Antimicrobial activity of thin-film composite membranes functionalized with cellulose nanocrystals and silver nanoparticles via one-pot deposition and layer-by-layer assembly

Abstract

In this study, we propose the production of a thin-film composite (TFC) membrane with efficient antimicrobial properties by modifying it with cellulose nanocrystals (CNC) and silver nanoparticles (AgNP). Two approaches (i.e., “one-pot” and “layer-by-layer”) were employed to incorporate CNC and AgNP onto the membrane surface and their impact on the membrane antimicrobial properties was examined. Firstly, the “one-pot” method involved reacting CNC with AgNO₃ and NaBH₄ to form a CNC/Ag hybrid material. This CNC/Ag hybrid was then applied to the TFC drawmembranes using polydopamine (PDA) chemistry, allowing the deposition of both CNC and AgNP in a single step. Secondly, the “layer-by-layer” method involved attaching CNC to the membrane surface using PDA chemistry, which was then followed by an in situ reaction of AgNO₃ and NaBH₄ to deposit the AgNP directly on top of the CNC layer. Membranes modified with a CNC/Ag hybrid using the one-pot method were able to deactivate 75.7 ± 15.6% of attached E. coli cells without detrimental impact to membrane separation performance.
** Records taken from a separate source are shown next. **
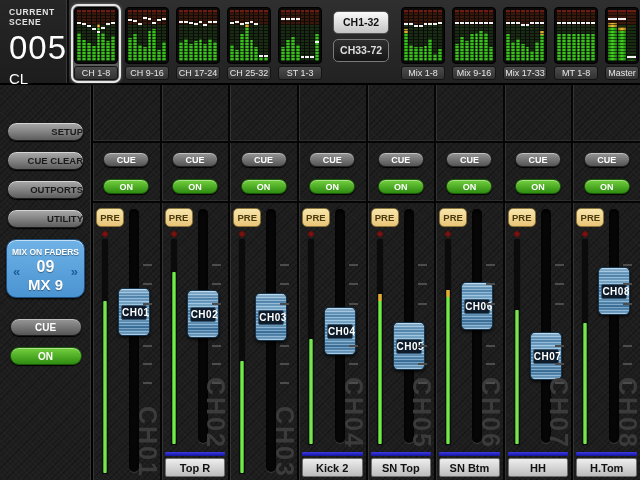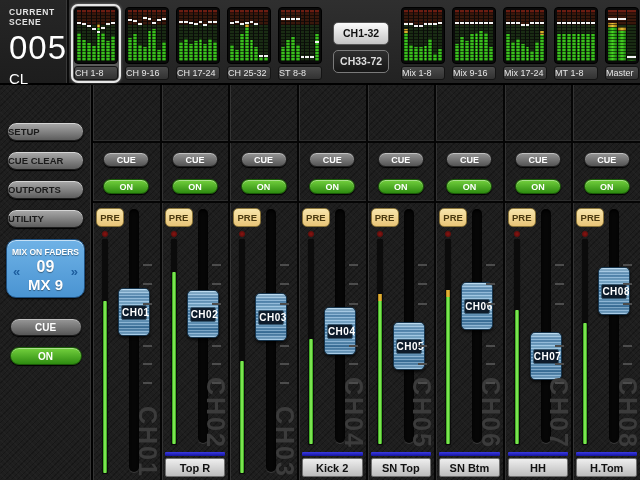--- a/index.html
+++ b/index.html
@@ -40,7 +40,7 @@
   .mlabel { margin-top:2px; height:14px; line-height:13px; font-size:9px; color:#e6e6e6;
             background:linear-gradient(#4c4c4c,#323232); border:1px solid #141414; border-radius:3px; }
 
-  #bankcol { display:flex; flex-direction:column; gap:5px; margin:18px 9px 0 7px;justify-content:center; }
+  #bankcol { display:flex; flex-direction:column; gap:5px; margin:7px 9px 0 7px;justify-content:center; }
   .bankbtn { width:56px; height:23px; border-radius:5px; font-size:10.5px; font-weight:bold;
              text-align:center; line-height:21px; }
   .bankbtn.sel { background:linear-gradient(#fbfbfb,#c4c4c4); color:#111; border:1px solid #555; }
The membranes modified using the layer-by-layer assembly demonstrated improved antimicrobial activity when compared to those modified with the one-pot CNC/Ag hybrid, being capable of inactivating 90% of the attached E. coli cells. On the other hand, the layer-by-layer modification method led to a significant loss in the membrane's salt rejection capacity. These water-based, straightforward, and simple functionalization strategies can tailor the antimicrobial and anti-biofouling performance of membranes for water treatment applications.